Analysis of infiltrating immune cells

The relative fractions of diverse cell subsets were accurately calculated by Cell-type Identification By Estimating Relative Subsets Of RNA Transcripts (CIBERSORT) approach, according to the normalized mRNA expression data of 332 HCC patients (13). The following parameters were set: perm =100, QN =TRUE [perm is an integer number for the number of permutations, and QN is a Boolean value (TRUE or FALSE) for performing quantile]. Next, the fractions of infiltrating immune cells were integrated with TP53 mutation, TMB, and mRNA expression data of 332 HCC patients, according to patient ID and the corresponding clinical data.

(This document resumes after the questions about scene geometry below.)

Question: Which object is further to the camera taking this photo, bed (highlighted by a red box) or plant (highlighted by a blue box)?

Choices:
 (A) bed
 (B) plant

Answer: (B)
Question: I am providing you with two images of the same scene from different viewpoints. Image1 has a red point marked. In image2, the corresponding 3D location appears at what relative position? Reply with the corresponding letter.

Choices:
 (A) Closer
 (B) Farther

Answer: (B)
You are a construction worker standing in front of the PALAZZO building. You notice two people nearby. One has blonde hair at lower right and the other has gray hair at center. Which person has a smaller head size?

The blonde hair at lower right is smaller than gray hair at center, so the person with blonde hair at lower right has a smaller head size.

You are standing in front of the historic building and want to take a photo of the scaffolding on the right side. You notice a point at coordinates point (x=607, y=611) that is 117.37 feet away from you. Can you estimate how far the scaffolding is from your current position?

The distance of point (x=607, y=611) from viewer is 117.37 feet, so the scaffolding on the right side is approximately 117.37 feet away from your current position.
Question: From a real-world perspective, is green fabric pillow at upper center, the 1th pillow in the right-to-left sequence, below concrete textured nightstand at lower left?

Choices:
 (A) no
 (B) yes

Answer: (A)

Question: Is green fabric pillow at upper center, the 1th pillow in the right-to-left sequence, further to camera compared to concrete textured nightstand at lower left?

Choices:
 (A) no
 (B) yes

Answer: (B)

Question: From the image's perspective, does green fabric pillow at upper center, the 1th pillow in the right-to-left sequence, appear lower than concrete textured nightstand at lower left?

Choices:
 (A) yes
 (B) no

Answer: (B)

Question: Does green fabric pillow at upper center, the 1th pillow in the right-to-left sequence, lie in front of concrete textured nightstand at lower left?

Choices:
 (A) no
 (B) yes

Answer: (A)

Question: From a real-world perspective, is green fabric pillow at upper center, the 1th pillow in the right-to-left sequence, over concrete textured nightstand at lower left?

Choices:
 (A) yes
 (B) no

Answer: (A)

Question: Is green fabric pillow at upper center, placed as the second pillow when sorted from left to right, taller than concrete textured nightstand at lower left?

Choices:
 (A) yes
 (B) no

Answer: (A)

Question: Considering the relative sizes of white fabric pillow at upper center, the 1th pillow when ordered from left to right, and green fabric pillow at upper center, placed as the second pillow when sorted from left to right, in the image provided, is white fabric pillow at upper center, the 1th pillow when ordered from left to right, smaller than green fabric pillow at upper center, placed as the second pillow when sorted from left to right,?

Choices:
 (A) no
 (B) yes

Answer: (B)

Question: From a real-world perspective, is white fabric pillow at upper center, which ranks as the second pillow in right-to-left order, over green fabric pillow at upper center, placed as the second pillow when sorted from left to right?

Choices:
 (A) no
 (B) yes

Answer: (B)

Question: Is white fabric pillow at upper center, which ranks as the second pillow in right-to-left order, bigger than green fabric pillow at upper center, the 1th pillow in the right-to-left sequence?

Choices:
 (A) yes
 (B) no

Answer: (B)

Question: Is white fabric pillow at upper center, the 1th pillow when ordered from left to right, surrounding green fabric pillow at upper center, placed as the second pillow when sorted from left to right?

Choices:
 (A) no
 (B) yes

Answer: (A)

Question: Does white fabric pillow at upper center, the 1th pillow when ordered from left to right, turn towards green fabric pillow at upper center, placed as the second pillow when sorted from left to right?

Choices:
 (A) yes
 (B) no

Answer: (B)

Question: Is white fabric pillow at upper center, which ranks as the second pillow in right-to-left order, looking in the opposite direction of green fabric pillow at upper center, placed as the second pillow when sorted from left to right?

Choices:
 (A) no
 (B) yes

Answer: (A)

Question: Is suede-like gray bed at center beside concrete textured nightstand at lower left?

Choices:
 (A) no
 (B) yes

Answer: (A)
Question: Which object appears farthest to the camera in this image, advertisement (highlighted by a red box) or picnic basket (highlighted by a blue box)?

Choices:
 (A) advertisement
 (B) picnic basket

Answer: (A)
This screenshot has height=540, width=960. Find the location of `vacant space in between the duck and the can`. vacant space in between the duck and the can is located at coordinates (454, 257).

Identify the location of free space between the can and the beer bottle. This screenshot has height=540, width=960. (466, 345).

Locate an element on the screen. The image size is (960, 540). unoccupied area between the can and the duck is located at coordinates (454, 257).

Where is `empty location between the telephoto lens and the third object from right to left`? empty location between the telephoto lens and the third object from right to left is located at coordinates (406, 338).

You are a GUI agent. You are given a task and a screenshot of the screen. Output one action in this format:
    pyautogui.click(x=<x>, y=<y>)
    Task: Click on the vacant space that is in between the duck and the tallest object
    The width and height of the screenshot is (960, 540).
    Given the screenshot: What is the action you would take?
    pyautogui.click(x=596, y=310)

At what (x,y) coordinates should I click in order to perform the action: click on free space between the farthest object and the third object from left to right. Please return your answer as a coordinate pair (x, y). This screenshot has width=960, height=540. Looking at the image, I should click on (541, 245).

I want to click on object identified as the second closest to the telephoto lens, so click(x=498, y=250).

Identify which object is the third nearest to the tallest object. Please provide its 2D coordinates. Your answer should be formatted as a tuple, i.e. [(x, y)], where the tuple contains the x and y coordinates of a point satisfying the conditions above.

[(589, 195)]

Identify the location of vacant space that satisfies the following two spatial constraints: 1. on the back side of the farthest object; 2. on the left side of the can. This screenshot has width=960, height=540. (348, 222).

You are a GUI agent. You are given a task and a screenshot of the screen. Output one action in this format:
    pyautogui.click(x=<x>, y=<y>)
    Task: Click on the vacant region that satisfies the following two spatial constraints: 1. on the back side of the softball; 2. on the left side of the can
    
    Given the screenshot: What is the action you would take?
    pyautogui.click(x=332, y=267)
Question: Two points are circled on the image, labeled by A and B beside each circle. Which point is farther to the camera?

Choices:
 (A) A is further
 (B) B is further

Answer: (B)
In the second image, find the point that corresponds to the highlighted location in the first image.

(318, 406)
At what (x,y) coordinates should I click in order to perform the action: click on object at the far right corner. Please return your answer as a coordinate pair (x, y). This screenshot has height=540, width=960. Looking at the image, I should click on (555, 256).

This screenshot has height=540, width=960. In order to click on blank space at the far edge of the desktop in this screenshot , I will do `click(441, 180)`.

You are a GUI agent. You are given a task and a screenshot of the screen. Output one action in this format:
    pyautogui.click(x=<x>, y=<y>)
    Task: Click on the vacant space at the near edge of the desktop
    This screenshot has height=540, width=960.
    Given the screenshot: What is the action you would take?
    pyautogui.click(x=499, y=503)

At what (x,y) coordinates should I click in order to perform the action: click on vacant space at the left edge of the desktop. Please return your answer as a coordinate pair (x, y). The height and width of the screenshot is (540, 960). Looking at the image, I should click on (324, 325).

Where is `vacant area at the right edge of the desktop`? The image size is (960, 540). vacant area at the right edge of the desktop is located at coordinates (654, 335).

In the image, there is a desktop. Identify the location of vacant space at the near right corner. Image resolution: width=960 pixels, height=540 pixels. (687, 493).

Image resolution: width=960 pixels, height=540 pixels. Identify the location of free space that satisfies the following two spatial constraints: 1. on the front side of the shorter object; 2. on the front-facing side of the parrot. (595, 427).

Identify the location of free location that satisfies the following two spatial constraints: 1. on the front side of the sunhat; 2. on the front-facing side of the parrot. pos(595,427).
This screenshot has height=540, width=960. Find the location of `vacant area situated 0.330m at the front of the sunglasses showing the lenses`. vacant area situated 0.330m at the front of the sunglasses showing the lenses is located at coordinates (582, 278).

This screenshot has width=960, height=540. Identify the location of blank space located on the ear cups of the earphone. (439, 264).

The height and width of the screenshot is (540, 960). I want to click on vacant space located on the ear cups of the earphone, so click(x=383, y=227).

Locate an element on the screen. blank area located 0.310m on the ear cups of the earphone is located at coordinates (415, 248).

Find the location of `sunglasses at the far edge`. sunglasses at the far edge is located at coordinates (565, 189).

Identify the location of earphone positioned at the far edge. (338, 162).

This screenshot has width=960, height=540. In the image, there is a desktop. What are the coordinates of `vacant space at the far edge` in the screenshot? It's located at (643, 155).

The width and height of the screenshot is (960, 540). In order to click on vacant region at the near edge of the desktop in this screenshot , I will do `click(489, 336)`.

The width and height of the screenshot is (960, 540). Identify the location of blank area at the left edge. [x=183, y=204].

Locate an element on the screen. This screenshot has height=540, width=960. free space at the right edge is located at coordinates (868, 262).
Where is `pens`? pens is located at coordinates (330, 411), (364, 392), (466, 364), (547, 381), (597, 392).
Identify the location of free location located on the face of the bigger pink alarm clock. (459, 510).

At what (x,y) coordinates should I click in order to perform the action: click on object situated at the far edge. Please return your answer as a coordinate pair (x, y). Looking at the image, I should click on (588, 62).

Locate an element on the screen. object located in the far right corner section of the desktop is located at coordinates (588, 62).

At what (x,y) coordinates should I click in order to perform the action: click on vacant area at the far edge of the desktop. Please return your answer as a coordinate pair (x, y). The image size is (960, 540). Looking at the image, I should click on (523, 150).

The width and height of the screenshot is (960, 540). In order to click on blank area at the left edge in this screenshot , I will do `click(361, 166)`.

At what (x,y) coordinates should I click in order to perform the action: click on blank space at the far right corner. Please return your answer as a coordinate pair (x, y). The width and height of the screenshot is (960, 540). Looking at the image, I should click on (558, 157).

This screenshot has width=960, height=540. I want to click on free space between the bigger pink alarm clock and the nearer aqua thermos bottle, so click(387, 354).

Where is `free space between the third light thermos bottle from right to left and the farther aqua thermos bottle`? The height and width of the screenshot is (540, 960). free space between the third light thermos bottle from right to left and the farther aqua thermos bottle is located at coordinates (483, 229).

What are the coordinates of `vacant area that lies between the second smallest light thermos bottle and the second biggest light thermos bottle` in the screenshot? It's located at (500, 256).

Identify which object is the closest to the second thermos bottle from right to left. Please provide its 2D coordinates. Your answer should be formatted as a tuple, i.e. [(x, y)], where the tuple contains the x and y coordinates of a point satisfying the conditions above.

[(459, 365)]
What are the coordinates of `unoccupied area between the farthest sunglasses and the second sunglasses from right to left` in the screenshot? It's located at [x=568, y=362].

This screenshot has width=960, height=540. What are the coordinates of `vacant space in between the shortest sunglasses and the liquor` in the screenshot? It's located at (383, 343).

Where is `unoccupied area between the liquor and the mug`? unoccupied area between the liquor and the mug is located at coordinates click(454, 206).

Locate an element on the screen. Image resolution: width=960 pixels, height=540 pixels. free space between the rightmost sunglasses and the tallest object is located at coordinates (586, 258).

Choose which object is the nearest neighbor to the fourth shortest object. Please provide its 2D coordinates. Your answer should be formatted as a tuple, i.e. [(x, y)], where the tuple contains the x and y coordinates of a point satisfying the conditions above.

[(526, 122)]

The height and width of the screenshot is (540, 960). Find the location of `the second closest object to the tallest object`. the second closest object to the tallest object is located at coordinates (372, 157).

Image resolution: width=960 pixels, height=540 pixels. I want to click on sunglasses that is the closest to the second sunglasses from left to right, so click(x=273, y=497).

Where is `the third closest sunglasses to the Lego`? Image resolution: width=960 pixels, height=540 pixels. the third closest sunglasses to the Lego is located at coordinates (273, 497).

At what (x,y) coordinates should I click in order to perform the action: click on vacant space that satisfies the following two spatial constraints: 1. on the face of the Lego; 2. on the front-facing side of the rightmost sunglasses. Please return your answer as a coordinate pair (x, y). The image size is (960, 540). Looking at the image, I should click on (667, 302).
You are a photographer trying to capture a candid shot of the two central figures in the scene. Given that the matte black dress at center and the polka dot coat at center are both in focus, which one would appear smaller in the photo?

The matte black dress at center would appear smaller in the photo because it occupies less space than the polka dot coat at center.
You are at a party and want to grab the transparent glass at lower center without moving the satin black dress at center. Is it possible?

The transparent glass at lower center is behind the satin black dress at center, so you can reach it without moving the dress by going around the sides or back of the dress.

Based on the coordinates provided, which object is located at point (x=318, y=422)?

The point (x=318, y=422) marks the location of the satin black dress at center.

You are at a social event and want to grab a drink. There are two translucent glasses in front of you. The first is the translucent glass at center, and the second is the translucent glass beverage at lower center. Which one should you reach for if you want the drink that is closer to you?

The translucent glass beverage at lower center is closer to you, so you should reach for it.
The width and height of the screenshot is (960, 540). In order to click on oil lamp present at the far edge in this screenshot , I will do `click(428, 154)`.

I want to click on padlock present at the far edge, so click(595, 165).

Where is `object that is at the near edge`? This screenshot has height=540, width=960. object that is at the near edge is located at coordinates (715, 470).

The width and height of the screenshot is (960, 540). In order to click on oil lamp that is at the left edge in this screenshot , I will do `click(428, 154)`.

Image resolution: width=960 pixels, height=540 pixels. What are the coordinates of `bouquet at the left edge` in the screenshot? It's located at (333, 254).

Gene set enrichment analysis (GSEA)

The normalized expression data of all genes were acquired for conducting GSEA. GSEA, performed by MSigDB, was used to identify the pathways that were significantly enriched between the two immunotype subgroups, according to the selected signature. The number of random sample permutations was defined as 1,000. If a gene set had a positive enrichment score, then the set was termed “enriched”, which implied that the majority of the genes in the set had higher expression, accompanied by a higher risk score (14).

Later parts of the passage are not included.